D’abord il n’y a plus de ministère mais un Haut-Commissaire et le gros paradoxe c’est en effet qu’il devrait être à Bercy. A cette place, l’ESS n’a jamais été aussi éloignée de ses principes. Le Pacte de croissance de l’économie sociale et solidaire n’a fait l’objet d’aucune concertation avec ses acteurs, là où pour la loi nous avions passé un an à la rédiger avec eux. C’est symptomatique de ce gouvernement et de cette élite qui accompagne Emmanuel Macron qui pense savoir mieux que tout le monde, sans avoir à consulter les premiers concernés. Et donc on a un dispositif aujourd’hui, que j’ai regardé avec un peu d’amusement, nommé : French Impact. Pourquoi choisir l’anglais ? Personne ne comprend que c’est destiné à l’ESS, on joue sur la modernité du langage je trouve ça totalement stupide… En plus avec des moyens financiers qui sont ridicules, c’est la répartition des miettes.

Le dispositif est censé transformer les structures de tailles moyennes en ce qu’ils appellent les futures « licornes » de l’ESS, autrement dit les aider à croître. Le gouvernement reprend ici l’ensemble des principes popularisés par David Cameron. Quand il était premier ministre du Royaume-Uni, il avait développé ce concept de big society ayant pour but d’inciter des acteurs privés à se positionner pour être utile socialement en leur donnant pour carotte l’investissement à impact social. Je vous rémunère du fait que vous ayez atteint votre objectif.

French impact c’est la transposition de ce modèle anglais. Le gouvernement incite par la rémunération des acteurs privés à remplir une utilité sociale. En France, pour répondre aux problèmes d’injustices sociales, plutôt que de faire intervenir la puissance publique d’une manière ou d’une autre, on sollicite le privé et on assure une rentabilité à l’investissement social. C’est une aberration totale.

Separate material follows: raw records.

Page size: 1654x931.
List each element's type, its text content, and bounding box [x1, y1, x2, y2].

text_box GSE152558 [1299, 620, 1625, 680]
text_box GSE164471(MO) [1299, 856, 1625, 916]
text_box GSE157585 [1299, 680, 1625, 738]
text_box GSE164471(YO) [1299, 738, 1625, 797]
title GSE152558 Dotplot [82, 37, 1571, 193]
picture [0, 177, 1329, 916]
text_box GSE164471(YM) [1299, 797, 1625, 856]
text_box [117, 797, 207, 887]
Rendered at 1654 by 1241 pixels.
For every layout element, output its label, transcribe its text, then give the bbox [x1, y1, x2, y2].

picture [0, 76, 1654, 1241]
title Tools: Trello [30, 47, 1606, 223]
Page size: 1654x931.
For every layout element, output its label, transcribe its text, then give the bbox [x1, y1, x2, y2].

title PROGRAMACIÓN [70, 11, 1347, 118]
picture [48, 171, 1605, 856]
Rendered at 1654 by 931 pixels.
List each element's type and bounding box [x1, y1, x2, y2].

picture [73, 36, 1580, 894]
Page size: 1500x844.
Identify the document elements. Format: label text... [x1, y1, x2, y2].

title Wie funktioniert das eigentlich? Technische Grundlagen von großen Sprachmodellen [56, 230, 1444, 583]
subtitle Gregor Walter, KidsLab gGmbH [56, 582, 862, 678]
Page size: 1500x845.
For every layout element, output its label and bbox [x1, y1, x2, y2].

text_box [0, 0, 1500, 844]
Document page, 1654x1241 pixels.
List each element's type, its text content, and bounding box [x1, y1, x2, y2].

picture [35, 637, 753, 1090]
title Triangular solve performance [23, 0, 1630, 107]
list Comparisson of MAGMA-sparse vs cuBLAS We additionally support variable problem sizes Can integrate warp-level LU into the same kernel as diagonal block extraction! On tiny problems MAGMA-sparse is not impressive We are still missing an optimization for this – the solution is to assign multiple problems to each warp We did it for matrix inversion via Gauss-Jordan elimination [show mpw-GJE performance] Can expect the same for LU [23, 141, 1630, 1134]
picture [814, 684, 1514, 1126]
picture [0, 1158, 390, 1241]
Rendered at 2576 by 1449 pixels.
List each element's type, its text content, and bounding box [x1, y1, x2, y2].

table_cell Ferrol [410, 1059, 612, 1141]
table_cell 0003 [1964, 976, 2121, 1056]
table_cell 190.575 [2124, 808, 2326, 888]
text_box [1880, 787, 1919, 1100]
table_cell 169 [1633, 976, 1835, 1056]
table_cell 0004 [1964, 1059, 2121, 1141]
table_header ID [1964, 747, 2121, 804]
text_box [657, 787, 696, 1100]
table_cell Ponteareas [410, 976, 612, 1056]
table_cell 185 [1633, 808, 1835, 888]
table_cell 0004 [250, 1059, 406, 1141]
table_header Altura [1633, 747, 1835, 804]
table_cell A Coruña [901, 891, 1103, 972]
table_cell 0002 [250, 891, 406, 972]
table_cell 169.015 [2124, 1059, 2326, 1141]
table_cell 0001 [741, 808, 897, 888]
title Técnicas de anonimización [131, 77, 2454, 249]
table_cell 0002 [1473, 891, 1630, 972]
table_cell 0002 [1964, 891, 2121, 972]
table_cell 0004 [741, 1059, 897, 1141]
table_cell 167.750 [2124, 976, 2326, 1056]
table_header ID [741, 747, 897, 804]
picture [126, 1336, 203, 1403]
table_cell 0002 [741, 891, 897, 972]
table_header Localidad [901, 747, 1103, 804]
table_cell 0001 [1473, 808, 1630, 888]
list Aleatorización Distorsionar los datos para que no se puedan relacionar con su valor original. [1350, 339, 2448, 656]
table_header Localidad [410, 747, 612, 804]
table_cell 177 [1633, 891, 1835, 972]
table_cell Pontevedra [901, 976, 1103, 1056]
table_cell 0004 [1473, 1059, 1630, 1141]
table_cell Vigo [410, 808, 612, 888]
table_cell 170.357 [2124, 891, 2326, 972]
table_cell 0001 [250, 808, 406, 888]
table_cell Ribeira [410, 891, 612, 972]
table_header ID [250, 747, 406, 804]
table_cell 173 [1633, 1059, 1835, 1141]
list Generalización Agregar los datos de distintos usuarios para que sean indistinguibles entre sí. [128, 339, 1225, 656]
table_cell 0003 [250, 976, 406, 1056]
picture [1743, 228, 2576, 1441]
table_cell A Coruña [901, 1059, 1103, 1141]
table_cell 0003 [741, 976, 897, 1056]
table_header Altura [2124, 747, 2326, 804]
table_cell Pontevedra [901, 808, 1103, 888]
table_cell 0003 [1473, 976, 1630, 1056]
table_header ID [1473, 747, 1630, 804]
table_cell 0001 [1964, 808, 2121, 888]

En plus du pacte de croissance promis par Emmanuel Macron à l’ESS que pensez-vous plus largement de l’attention donné par son gouvernement à l’ESS ?

De ce que j’entends des acteurs de l’ESS, c’est la grande déception. Sur la méthode, le gouvernement a conçu cette loi sans aucune concertation. C’est un objet mort-né. Puis, quand on commence par taper les contrats aidés, indispensables au fonctionnement des association – 75% y avaient recours -, il y a là une hypocrisie complète. On dénonçait la subvention de ces contrats pour les structures de l’ESS alors on les supprime, mais en même temps on crée un fonds de 40 milliards d’euros de crédit compétitivité emploi pour les entreprises classiques. De quoi s’agit-il sinon de contrats aidés ? Les économies budgétaires, l’Elysée les fait sur le dos des associations. C’est idéologique, on pense que ce sont des petits boulots qui développent une forme d’assistanat et en plus il y a une forme d’indifférence à la situation des personnes qui ont perdu leurs emplois.

Est-ce que les entreprises de l’économie sociale et solidaire peuvent à terme se développer sur un marché dominé par l’économie concurrentielle ?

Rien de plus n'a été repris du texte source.